**Task to carry out:** Text in the records must be reproduced exactly, and pictures must be skipped.

**Extracted data:**
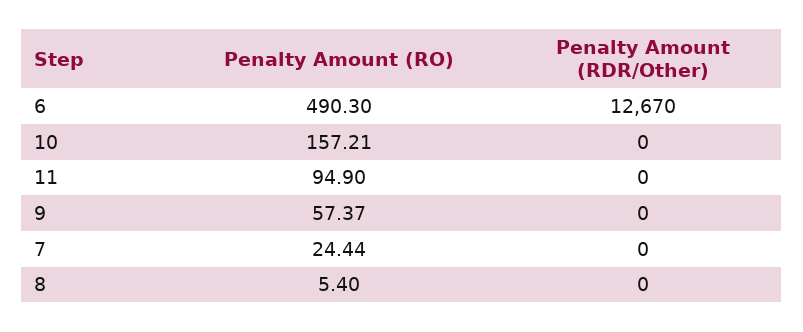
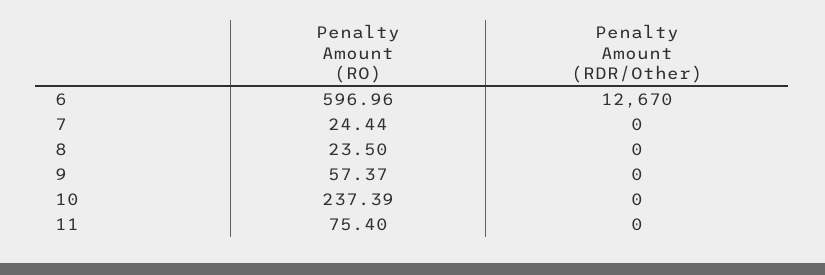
Penalty Amount (RO), 6: 490.3 -> 596.96
Penalty Amount (RO), 10: 157.21 -> 237.39
Penalty Amount (RO), 11: 94.9 -> 75.4
Penalty Amount (RO), 8: 5.4 -> 23.5

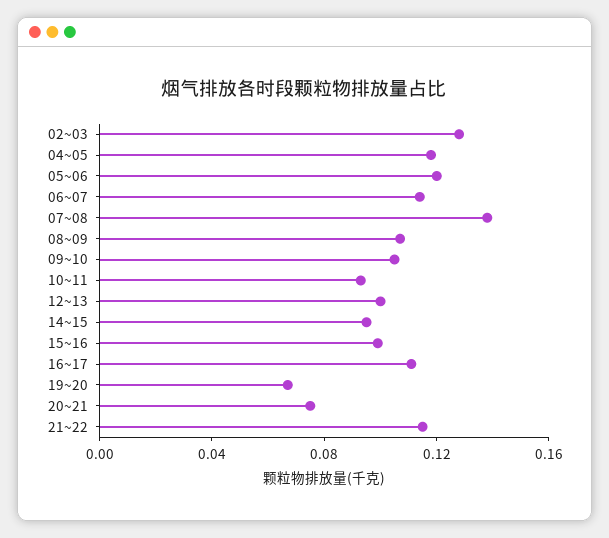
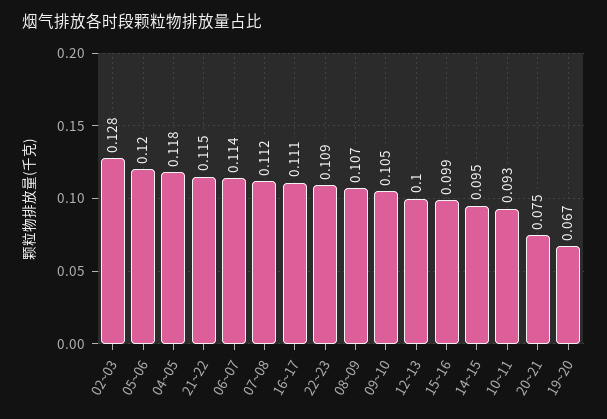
07~08: 0.14 -> 0.112
22~23: none -> 0.109

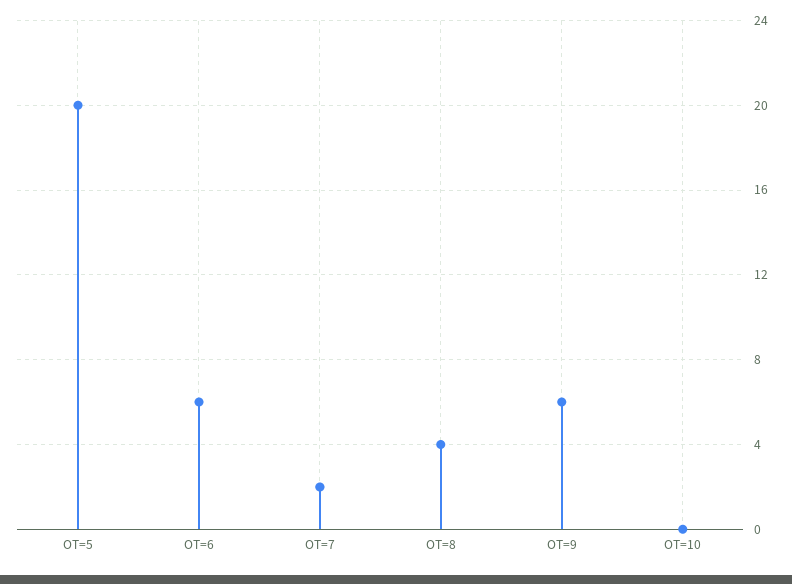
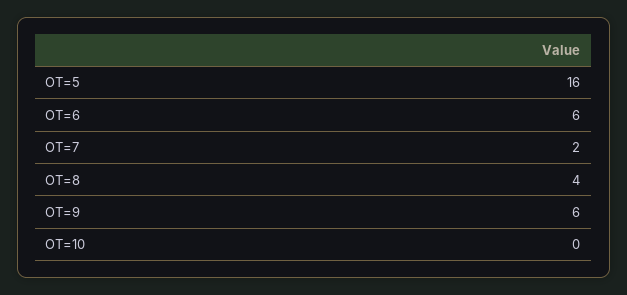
OT=5: 20 -> 16

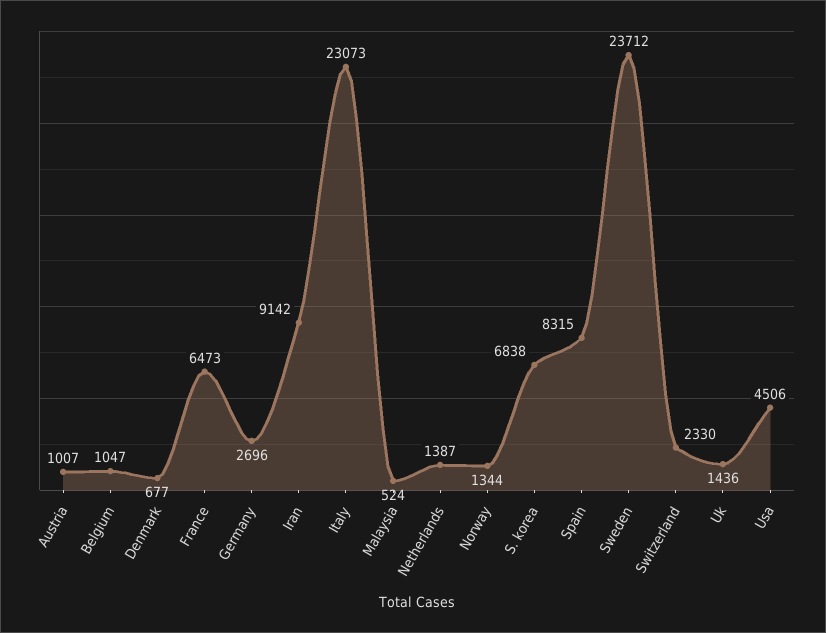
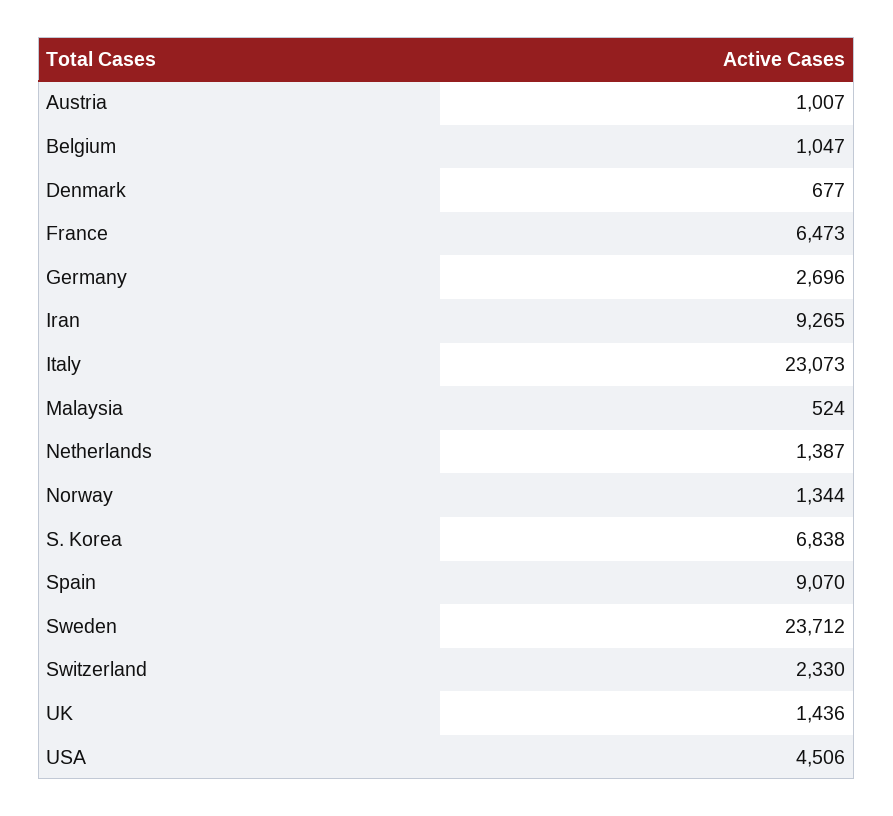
Iran: 9142 -> 9265
Spain: 8315 -> 9070

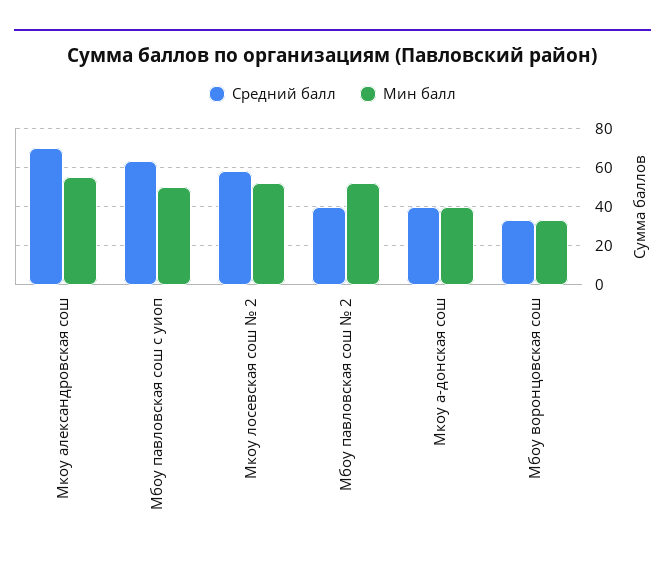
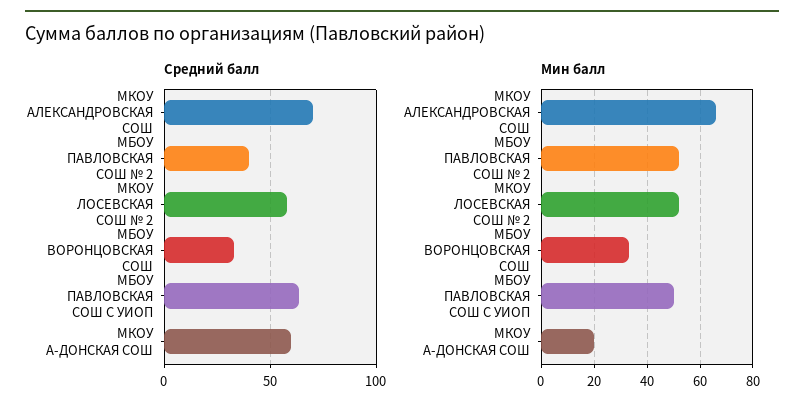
Мин балл, Мкоу александровская сош: 55 -> 65
Средний балл, Мкоу а-донская сош: 40 -> 60
Мин балл, Мкоу а-донская сош: 40 -> 20

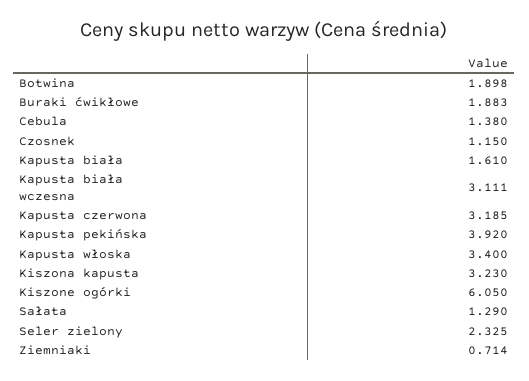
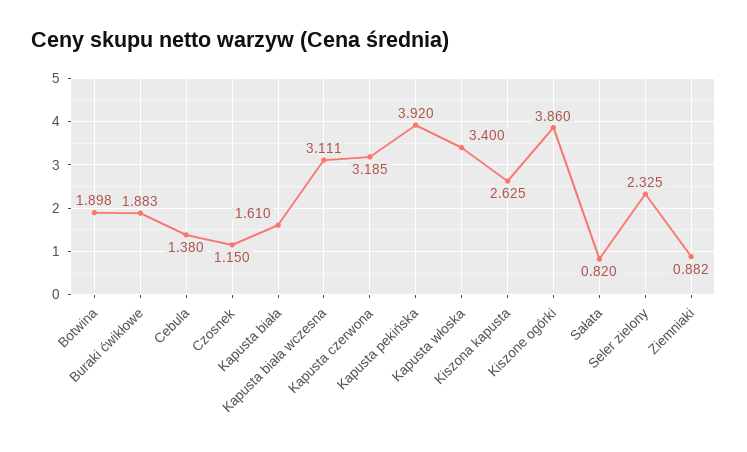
Kiszona kapusta: 3.23 -> 2.625
Kiszone ogórki: 6.05 -> 3.86
Sałata: 1.29 -> 0.82
Ziemniaki: 0.714 -> 0.882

**Solution below:**
Penalty Amount (RO), 6: 490.3 -> 596.96
Penalty Amount (RO), 10: 157.21 -> 237.39
Penalty Amount (RO), 11: 94.9 -> 75.4
Penalty Amount (RO), 8: 5.4 -> 23.5

07~08: 0.14 -> 0.112
22~23: none -> 0.109

OT=5: 20 -> 16

Iran: 9142 -> 9265
Spain: 8315 -> 9070

Мин балл, Мкоу александровская сош: 55 -> 65
Средний балл, Мкоу а-донская сош: 40 -> 60
Мин балл, Мкоу а-донская сош: 40 -> 20

Kiszona kapusta: 3.23 -> 2.625
Kiszone ogórki: 6.05 -> 3.86
Sałata: 1.29 -> 0.82
Ziemniaki: 0.714 -> 0.882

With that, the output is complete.